B. Experimental Results
This paper first conducts a comparative experiment, and the experimental results are shown in
Table 1.
In the overall comparison, the methods show clear differences in distillation consistency, structural stability, and semantic relevance. These differences reflect the influence of knowledge transfer mechanisms on internal representations and semantic understanding. Traditional adaptation methods show higher KL divergence values. This indicates that student models have a limited ability to fit the output distribution of teacher models. Their knowledge transfer depends more on local features or task prompts and cannot fully absorb deeper semantic structures. In contrast, the multi-stage structured alignment framework performs better on this metric. It shows that the framework can converge more stably to the probability distribution of the teacher across stages and achieve more complete knowledge inheritance.

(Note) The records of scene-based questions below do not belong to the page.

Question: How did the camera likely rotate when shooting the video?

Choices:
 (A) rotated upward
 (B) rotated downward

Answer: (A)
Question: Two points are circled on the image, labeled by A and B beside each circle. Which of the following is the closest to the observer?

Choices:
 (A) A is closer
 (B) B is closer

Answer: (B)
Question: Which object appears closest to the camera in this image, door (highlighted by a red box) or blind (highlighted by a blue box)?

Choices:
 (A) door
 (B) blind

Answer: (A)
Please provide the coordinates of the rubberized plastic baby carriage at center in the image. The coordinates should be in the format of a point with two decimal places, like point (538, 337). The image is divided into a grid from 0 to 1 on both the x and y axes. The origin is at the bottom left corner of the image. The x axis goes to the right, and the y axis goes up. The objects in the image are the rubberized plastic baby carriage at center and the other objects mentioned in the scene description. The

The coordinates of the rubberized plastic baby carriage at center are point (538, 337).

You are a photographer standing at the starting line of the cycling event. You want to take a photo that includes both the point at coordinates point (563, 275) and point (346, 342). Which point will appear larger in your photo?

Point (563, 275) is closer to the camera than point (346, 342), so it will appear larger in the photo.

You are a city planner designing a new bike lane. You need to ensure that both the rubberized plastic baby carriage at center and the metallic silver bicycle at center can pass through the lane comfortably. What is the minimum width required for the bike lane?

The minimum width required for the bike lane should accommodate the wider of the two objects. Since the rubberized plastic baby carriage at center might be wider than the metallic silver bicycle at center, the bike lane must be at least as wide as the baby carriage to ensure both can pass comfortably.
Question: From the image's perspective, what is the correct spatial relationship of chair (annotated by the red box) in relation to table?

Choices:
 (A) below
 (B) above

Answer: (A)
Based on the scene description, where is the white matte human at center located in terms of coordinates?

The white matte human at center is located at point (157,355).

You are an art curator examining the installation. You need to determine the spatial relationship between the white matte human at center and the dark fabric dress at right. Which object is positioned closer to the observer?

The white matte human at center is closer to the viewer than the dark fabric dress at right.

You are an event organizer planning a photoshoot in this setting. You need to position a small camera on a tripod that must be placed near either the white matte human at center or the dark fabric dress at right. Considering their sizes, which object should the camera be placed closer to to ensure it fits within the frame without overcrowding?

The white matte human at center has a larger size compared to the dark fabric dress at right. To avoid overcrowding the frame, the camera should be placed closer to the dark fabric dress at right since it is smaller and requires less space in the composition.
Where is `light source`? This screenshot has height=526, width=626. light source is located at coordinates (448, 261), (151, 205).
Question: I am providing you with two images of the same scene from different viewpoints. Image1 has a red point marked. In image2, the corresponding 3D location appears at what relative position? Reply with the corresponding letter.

In terms of representation stability, the RCS scores reveal a consistent advantage for structured alignment. Single-stage or shallow alignment methods lack mechanisms for cross-stage stability. They tend to produce feature drift during training, which leads to large differences between stages. The multi-stage structured distillation framework reduces this instability through progressive alignment across layers. It allows student models to approach the teacher structure along a coherent representational path at each stage. The lower RCS values highlight this stable evolution and provide a foundation for robustness in complex tasks.
For semantic relevance, the methods show significant differences in Pearson and Spearman correlation scores. This reflects the importance of structural modeling for understanding inter-sentence relations. Traditional distillation methods rely mainly on surface-level feature alignment. They produce only limited improvements in shallow semantic similarity. In contrast, structured student models incorporate cross-layer semantic structures. They capture both high-level sentence features and deeper semantic composition patterns. This leads to higher quality in learning sentence-level correlations and results in better performance on both correlation metrics.
Overall, the multi-stage structured distillation framework demonstrates comprehensive advantages across all four core metrics. This confirms the effectiveness of combining structured knowledge modeling with multi-stage semantic alignment. The framework addresses representation instability and knowledge loss commonly seen in traditional distillation. It also strengthens the hierarchical semantic representations of student models. From the perspective of capability building, this progressive and structurally aligned mechanism preserves deeper reasoning patterns and semantic structures of the teacher model. It provides a lightweight solution that is better suited for multi-task and multi-domain applications.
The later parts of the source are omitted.